# Exercise goal:
Work through the entries below and report how many lines include "tail". The number alone is the answer.

# Provided material:
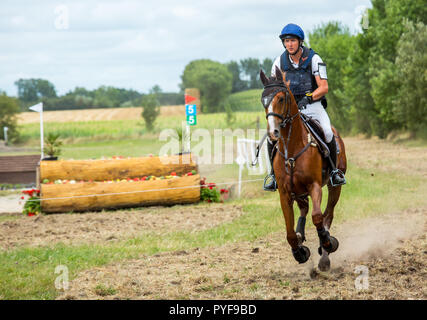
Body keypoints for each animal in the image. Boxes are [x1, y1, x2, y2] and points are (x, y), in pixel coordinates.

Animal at [260, 66, 348, 272]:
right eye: (263, 101)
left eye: (281, 98)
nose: (273, 133)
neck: (292, 149)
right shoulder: (285, 193)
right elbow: (289, 231)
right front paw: (299, 251)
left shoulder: (314, 186)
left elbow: (318, 217)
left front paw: (327, 242)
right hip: (298, 192)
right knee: (304, 210)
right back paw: (302, 236)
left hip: (334, 186)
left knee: (328, 213)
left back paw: (324, 256)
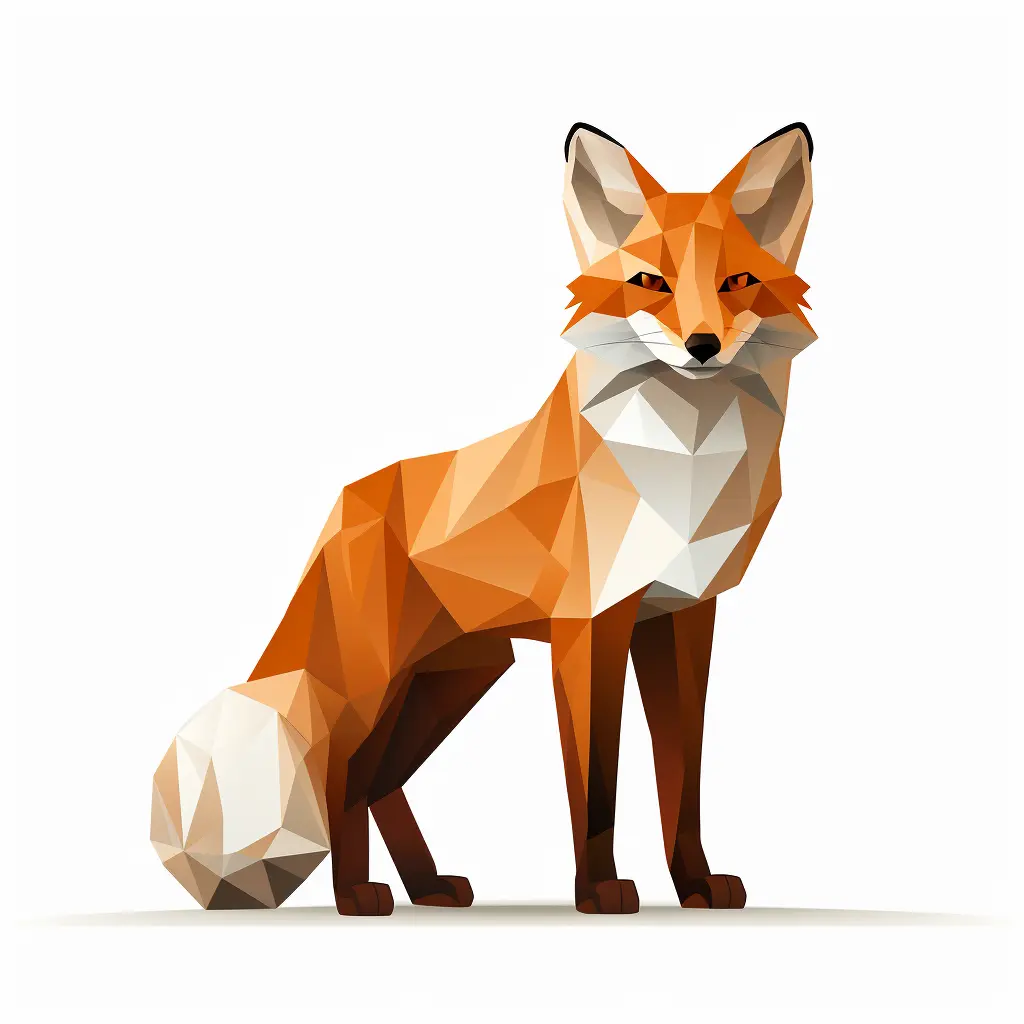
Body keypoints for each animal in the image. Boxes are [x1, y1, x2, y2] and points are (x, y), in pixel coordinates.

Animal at [151, 121, 817, 915]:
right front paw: (598, 889)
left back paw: (427, 885)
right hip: (376, 688)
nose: (703, 347)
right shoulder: (590, 626)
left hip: (453, 682)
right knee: (342, 777)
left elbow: (682, 780)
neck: (683, 465)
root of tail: (346, 502)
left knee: (377, 785)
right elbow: (596, 784)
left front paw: (696, 884)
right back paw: (356, 896)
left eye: (738, 282)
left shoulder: (683, 615)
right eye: (650, 283)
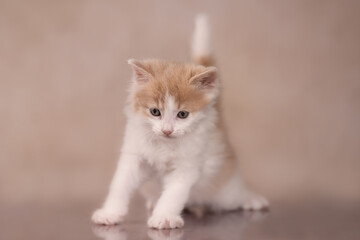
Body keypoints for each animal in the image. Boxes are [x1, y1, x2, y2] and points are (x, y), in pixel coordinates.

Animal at [91, 14, 268, 229]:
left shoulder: (188, 165)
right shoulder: (133, 156)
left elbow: (174, 193)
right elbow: (120, 184)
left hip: (223, 192)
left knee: (234, 196)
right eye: (155, 112)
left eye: (182, 114)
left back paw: (253, 199)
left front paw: (164, 217)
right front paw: (110, 213)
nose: (167, 130)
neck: (164, 145)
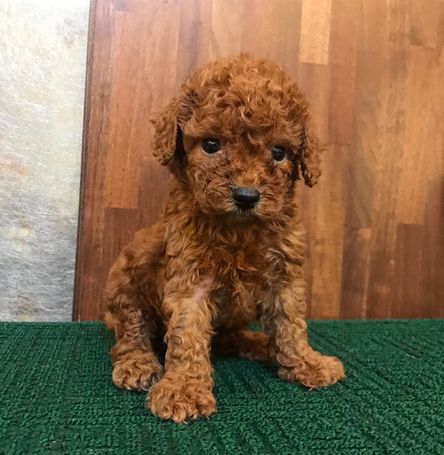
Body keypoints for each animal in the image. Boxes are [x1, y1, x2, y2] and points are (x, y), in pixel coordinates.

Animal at [104, 56, 344, 424]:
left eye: (279, 152)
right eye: (211, 145)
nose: (246, 196)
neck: (238, 230)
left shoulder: (284, 276)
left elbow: (290, 323)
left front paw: (306, 362)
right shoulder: (190, 278)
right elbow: (186, 334)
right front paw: (184, 389)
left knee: (229, 338)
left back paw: (261, 345)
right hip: (125, 281)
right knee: (130, 330)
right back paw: (138, 362)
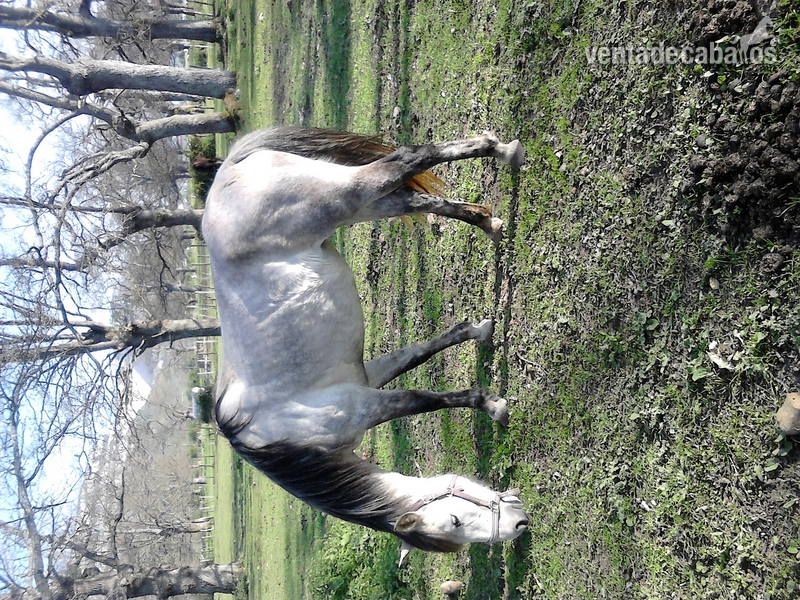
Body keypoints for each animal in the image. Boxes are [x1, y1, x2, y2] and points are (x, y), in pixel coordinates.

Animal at [202, 126, 530, 564]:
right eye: (455, 524)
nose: (518, 524)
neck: (283, 438)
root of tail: (228, 170)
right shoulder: (363, 379)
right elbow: (418, 358)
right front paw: (477, 333)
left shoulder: (361, 405)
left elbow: (424, 400)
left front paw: (493, 405)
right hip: (357, 208)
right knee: (409, 199)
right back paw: (488, 220)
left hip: (343, 197)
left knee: (408, 159)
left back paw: (502, 152)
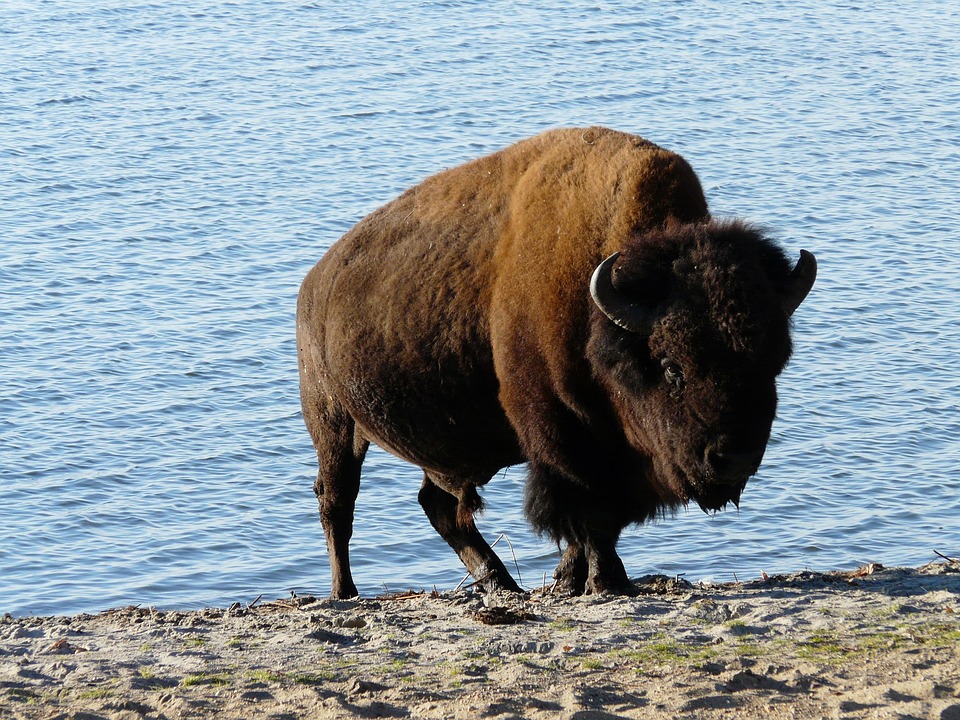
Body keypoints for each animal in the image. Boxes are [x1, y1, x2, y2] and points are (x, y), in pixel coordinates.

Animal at [297, 126, 816, 598]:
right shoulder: (564, 433)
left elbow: (603, 518)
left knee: (439, 506)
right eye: (672, 367)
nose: (734, 459)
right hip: (334, 424)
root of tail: (314, 281)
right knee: (337, 503)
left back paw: (502, 584)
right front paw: (604, 581)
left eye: (772, 364)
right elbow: (592, 511)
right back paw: (345, 593)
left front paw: (575, 578)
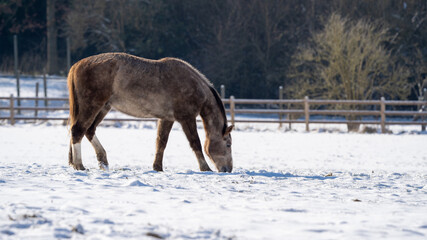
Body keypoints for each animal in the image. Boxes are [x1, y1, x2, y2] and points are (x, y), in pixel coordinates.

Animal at [67, 52, 234, 172]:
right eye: (228, 144)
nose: (228, 169)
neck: (193, 85)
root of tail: (76, 65)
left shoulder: (167, 119)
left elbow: (161, 142)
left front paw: (157, 167)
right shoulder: (186, 118)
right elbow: (196, 143)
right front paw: (205, 167)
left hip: (103, 108)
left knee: (88, 131)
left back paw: (100, 161)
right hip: (92, 106)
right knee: (78, 130)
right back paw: (80, 165)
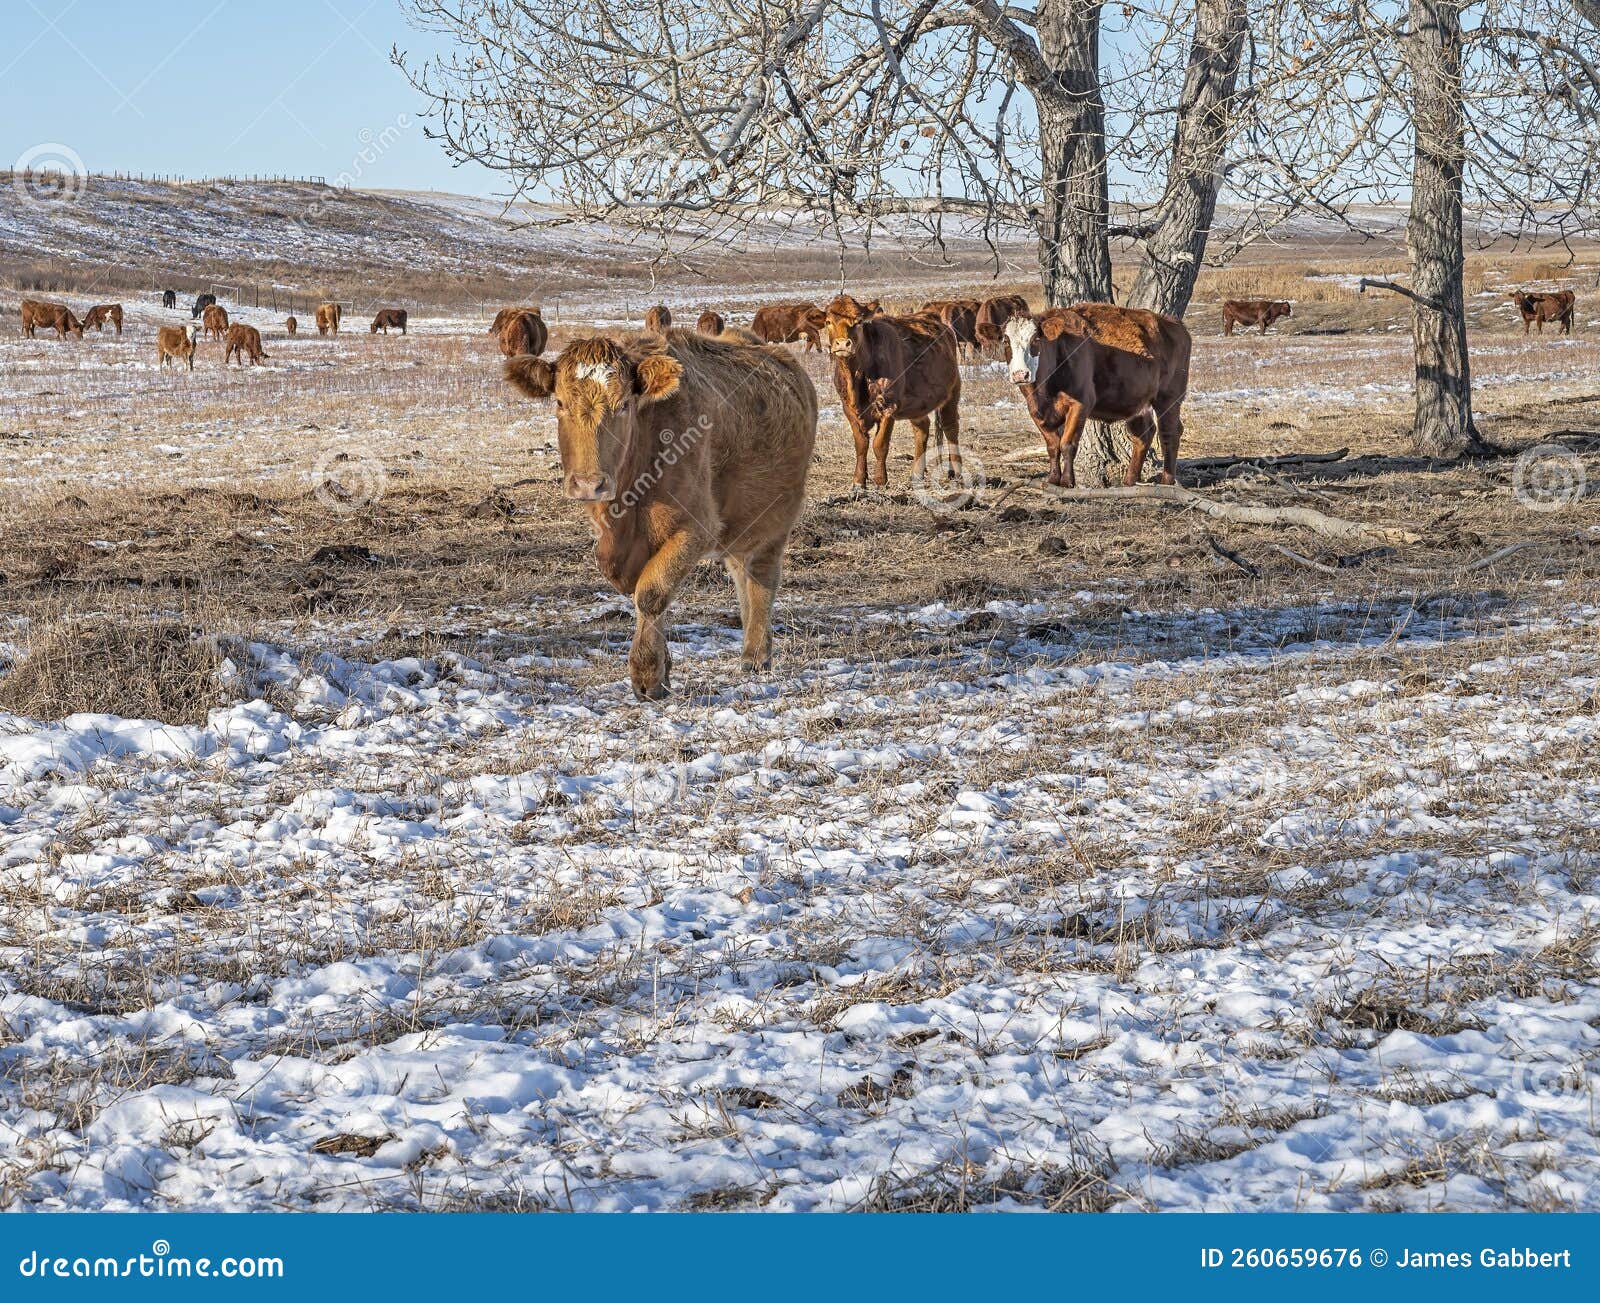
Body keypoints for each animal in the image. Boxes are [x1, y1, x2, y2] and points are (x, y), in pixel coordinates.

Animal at [502, 329, 817, 700]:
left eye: (624, 405)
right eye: (561, 403)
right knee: (743, 576)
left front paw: (648, 676)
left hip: (774, 521)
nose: (589, 483)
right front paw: (664, 666)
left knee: (762, 579)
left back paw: (756, 657)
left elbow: (651, 593)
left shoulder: (696, 529)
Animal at [824, 293, 962, 488]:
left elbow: (879, 444)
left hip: (952, 392)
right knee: (922, 429)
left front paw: (880, 481)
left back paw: (957, 472)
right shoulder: (849, 409)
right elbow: (861, 444)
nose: (843, 344)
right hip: (918, 402)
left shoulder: (889, 405)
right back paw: (916, 474)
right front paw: (858, 481)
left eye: (858, 321)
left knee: (950, 428)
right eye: (828, 321)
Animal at [1003, 304, 1192, 489]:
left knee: (1169, 433)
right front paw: (1052, 479)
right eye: (1005, 341)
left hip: (1169, 397)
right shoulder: (1036, 411)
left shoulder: (1080, 403)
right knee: (1143, 434)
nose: (1020, 374)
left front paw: (1067, 482)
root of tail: (1173, 322)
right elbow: (1052, 446)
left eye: (1035, 339)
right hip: (1137, 399)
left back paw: (1167, 483)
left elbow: (1067, 444)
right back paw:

# Written solution:
5